In fact, market participants point to the launch of indexes across the region as a potential means of generating greater trading liquidity in the CDS market in Asia. “I think [the indexes] will encourage more trading activity, such as trading the index versus CDS spreads,” says Ma of Crédit Agricole Indosuez. “So I think you’ll see more activity on the index, and when you see other derivatives referenced to the index launched, such as options and index-linked notes, then hopefully we’ll see more turnover in CDS.”
So far, only a handful of credit-linked notes and FTDs referenced to the CJ 50 Index have emerged in Japan. Both JP Morgan Chase and Morgan Stanley, however, are looking to launch funded product referenced to Trac-x. “We don’t have a funded note [referenced to Trac-x Asia or Trac-x Australia] out yet,” says Richard Cohen, vice president at Morgan Stanley in Hong Kong. “But a lot of institutions can’t do credit default swaps yet, so I think the funded note would change the nature of the market and there should be quite a bit of trading interest.”
It’s also possible that these index products could be listed on the region’s stock exchanges in a bid to encourage greater trading liquidity, adds Amy Li, vice-president, Asia index and portfolio research at JP Morgan Chase in Hong Kong. “Currently, none of the Trac-x products are listed on stock exchanges. Having said that, to help further improve the liquidity of Trac-x, JP Morgan Chase and Morgan Stanley have selected Dow Jones Indexes to lead the future development of Trac-x. This more open architecture will enhance transparency of the product and ultimately work to the benefits of investors.”
Meanwhile, first-to-default on baskets of Asian and Japanese CDS have emerged in the broker market in Asia – a development that many dealers welcome as an important step to enable them to hedge correlation books and encourage greater trading volumes (see box).

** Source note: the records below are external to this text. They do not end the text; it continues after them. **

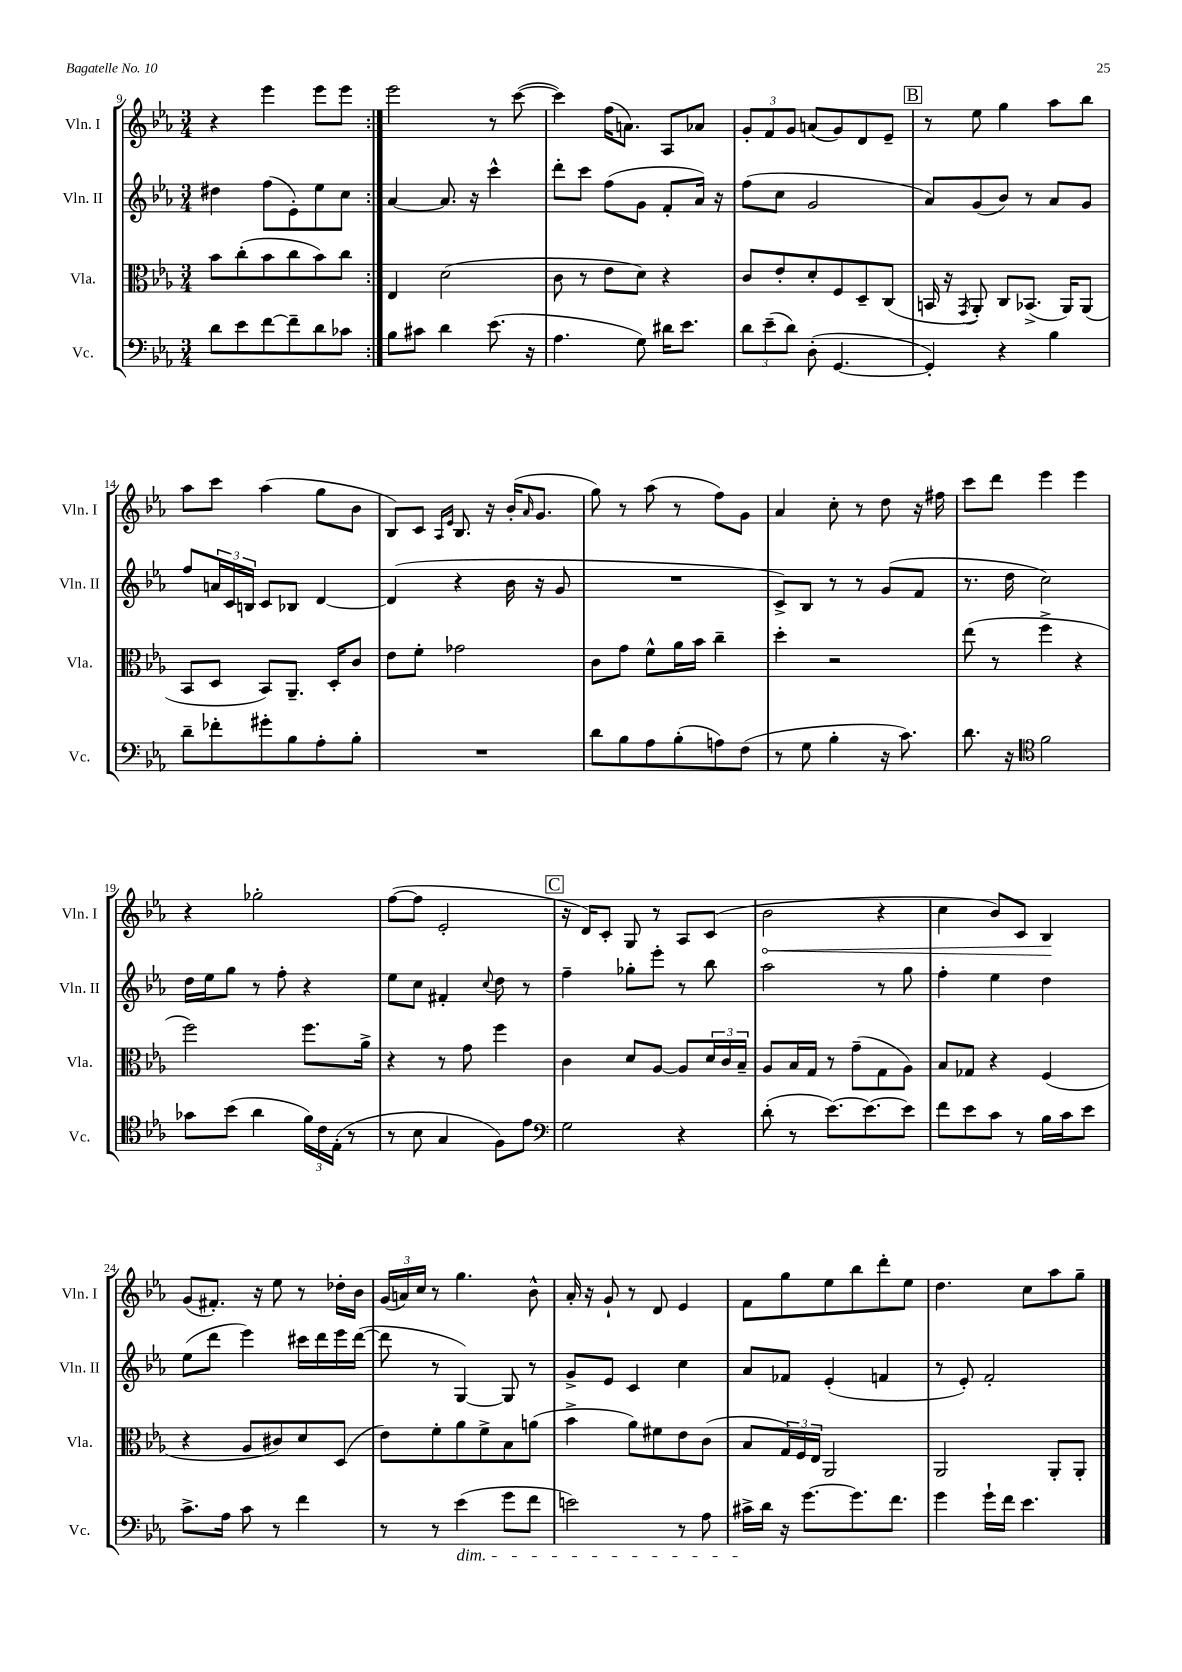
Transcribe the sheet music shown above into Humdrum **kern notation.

**kern	**kern	**kern	**kern
*staff4	*staff3	*staff2	*staff1
*clefF4	*clefC3	*clefG2	*clefG2
*k[b-e-a-]	*k[b-e-a-]	*k[b-e-a-]	*k[b-e-a-]
*M3/4	*M3/4	*M3/4	*M3/4
8d	8b-	4dd#	4r
8e-	(8cc'	.	.
[8f	8b-	(8ff	4eee-
8f~]	8cc	8e-')	.
8d	8b-)	8ee-	8eee-
8c-	8cc	8cc	8eee-
=:|!	=:|!	=:|!	=:|!
8B-	4E-	[4a-	2eee-
8c#	.	.	.
4d	(2d	8.a-]	.
.	.	16r	.
(8.e-	.	4ccc^^	8r
.	.	.	([8ccc
16r	.	.	.
=	=	=	=
4.A-	8c	8ddd'	4ccc])
.	8r	8ccc	.
.	8e-	(8ff	(16ff
.	.	.	8.a)
8G)	8d)	8g	.
16d#	4r	8f'	8A-
8.e-	.	.	.
.	.	16a-)	8a-
.	.	16r	.
=	=	=	=
12d	8c	(8ff	12g'
(12e-~	.	.	12f
.	8e-'	8cc	.
12d)	.	.	12g
(8D'	8d'	2g	(8a
[4.GG	8F	.	8g)
.	8D~	.	8d
.	(8C	.	8e-~
=	=	=	=
4GG'])	16BB	8a-)	8r
.	16r	.	.
.	8qGG	.	.
.	8AA-')	(8g	8ee-
4r	8C	8b-)	4gg
.	(8.BB-^	8r	.
4B-	.	8a-	8aa-
.	16AA-)	.	.
.	(8AA-	8g	8bb-
=	=	=	=
8d~	8BB-	8ff	8aa-
8f-'	8D	24a	8ccc
.	.	24c	.
.	.	24B	.
8g#'	8BB-)	8c	(4aa-
8B-	8.AA-~	8B-	.
8A-'	.	[4d	8gg
.	16D'	.	.
8B-'	8c	.	8b-
=	=	=	=
2.r	8e-	(4d]	8B-)
.	8f'	.	8c
.	.	.	16qqA-
.	.	.	16qqe-
.	2g-	4r	8.B-
.	.	.	16r
.	.	16b-	(16b-'
.	.	.	16qqa-
.	.	16r	8.g
.	.	8g	.
=	=	=	=
8d	8c	2.r	8gg)
8B-	8g	.	8r
8A-	8f^^	.	(8aa-
(8B-'	16a-	.	8r
.	16b-	.	.
8A)	4cc~	.	8ff)
(8F	.	.	8g
=	=	=	=
8r	4dd'	8c^)	4a-
8G	.	8B-	.
4B-'	2r	8r	8cc'
.	.	8r	8r
16r	.	(8g	8dd
8.c)	.	.	.
.	.	8f	16r
.	.	.	16ff#
=	=	=	=
8.d	(8ee-	8.r	8ccc
.	8r	.	8ddd
16r	.	16dd	.
*clefC4	*	*	*
2f	4ff^	2cc)	4eee-
.	4r	.	4eee-
=	=	=	=
8g-	2ff)	16dd	4r
.	.	16ee-	.
(8b-	.	8gg	.
4a-	.	8r	2gg-'
.	.	8ff'	.
24f)	8.ff	4r	.
24c	.	.	.
(24E-'	.	.	.
8r	.	.	.
.	16a-^	.	.
=	=	=	=
8r	4r	8ee-	([8ff
8B-	.	8cc	8ff]
4G	8r	4f#'	2e-'
.	8g	.	.
.	.	8qqcc	.
8F)	4ff	8dd	.
8e-	.	8r	.
=	=	=	=
*clefF4	*	*	*
2G	4c	4ff~	16r
.	.	.	16d)
.	.	.	8c'
.	8d	8gg-'	8G
.	[8A-	8eee-'	8r
4r	8A-]	8r	8A-
.	24d	8bb-	(8c
.	24c	.	.
.	24B-~	.	.
=	=	=	=
(8d'	8A-	2aa-	2b-
8r	16B-	.	.
.	16G	.	.
[8.e-)	8r	.	.
.	(8g~	.	.
8.e-_	.	.	.
.	8G	8r	4r
8e-]	8A-)	8gg	.
=	=	=	=
8f	8B-	4ff'	4cc
8e-	8G-	.	.
8c	4r	4ee-	8b-)
8r	.	.	8c
16B-	(4F	4dd	4B-
16c	.	.	.
8e-	.	.	.
=	=	=	=
8.c^	4r	(8ee-	(8g
.	.	8ddd	8.f#')
16A-	.	.	.
8c	8A-	4eee-)	.
.	.	.	16r
8r	8c#)	.	8ee-
4f	8d	16ccc#	8r
.	.	16ddd	.
.	(8D	16eee-	16dd-'
.	.	([16ddd	16b-
=	=	=	=
8r	8e-)	8ddd]	(24g
.	.	.	24a)
.	.	.	24cc
8r	8f'	8r	8r
(4e-	8a-	[4G)	4.gg
.	8f^	.	.
8g	8B-	8G]	.
8f	(8a	8r	8b-^^
=	=	=	=
2e)	4b-^	8g^	16a-'
.	.	.	16r
.	.	8e-	8g`
.	8a-)	4c	8r
.	8f#	.	8d
8r	8e-	4cc	4e-
8A-	(8c	.	.
=	=	=	=
16c#^	8B-	8a-	8f
16d	.	.	.
16r	24G)	8f-	8gg
.	24F	.	.
[8.g	.	.	.
.	24E-	.	.
.	2AA-	(4e-'	8ee-
8.g]	.	.	8bb-
.	.	4f	8ddd'
8.f	.	.	.
.	.	.	8ee-
=	=	=	=
4g	2AA-	8r	4.dd
.	.	8e-')	.
16g`	.	2f'	.
16f	.	.	.
4.e-	.	.	8cc
.	8AA-'	.	8aa-
.	8AA-'	.	8gg~
==	==	==	==
*-	*-	*-	*-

But despite these developments, trading activity for the time being remains mostly one-way. Market participants point out that until there is greater primary issuance in the bond market, an expansion in the number of names available to trade, or unless there is a default somewhere in the region, spreads are likely to remain tight. “Spreads will tighten in a bit, then whether it’s Japanese banks or other dealers who are long taking profits, will step in. Then spreads widen out. If they widen out 5–10 basis points, at that point, the CDO machine starts cranking up again, people start whacking out a couple of big deals, and then spreads tighten back in,” comments one dealer at a European institution in Tokyo. “The implication is that there’s not a tremendous amount of trading opportunities, but I think that’s the reality right now.”
Structured products emerge in interdealer market
The emergence of structured credit products in Asia’s interbank market could encourage greater liquidity in Asia’s credit derivatives market, say dealers. Over the past few months, two-way prices on Asian first-to-default baskets have appeared on broker screens, while some traders reckon that CDS options on Asian names will also emerge. “The theme the market is moving to is that the juice has been taken out of the single name default swaps market in terms of the yield that you can achieve,” says one dealer, who asked not to be named. “So now we are slowly getting more structured, in the same way that interest rate products became more structured in the late-1980s and 1990s.”